**** EXERCISE INPUT ****

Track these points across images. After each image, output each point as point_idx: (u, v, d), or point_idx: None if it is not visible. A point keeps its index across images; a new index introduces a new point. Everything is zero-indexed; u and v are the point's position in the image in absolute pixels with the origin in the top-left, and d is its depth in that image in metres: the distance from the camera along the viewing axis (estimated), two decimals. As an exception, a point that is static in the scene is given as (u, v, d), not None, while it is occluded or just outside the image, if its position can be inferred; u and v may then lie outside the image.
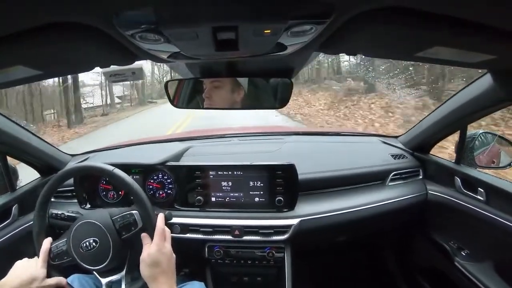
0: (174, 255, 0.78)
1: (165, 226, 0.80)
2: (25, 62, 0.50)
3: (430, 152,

****

The data above must be written out again without alteration, and the pictures in them must be excluded.

== TASK OUTPUT ==
Track these points across images. After each image, output each point as point_idx: (u, v, d), or point_idx: None if it is not visible. A point keeps its index across images; a new index introduces a new point. Everything is zero-indexed; u and v are the point's position in the image in absolute pixels with the origin in the top-left, and d is its depth in that image in metres: the distance from the camera along the viewing axis (estimated), two decimals. As an exception, a point that is static in the scene is given as (u, v, d), not None, while it is occluded or just outside the image, if its position can be inferred; u and v may then lie outside the image.
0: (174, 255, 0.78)
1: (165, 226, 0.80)
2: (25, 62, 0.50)
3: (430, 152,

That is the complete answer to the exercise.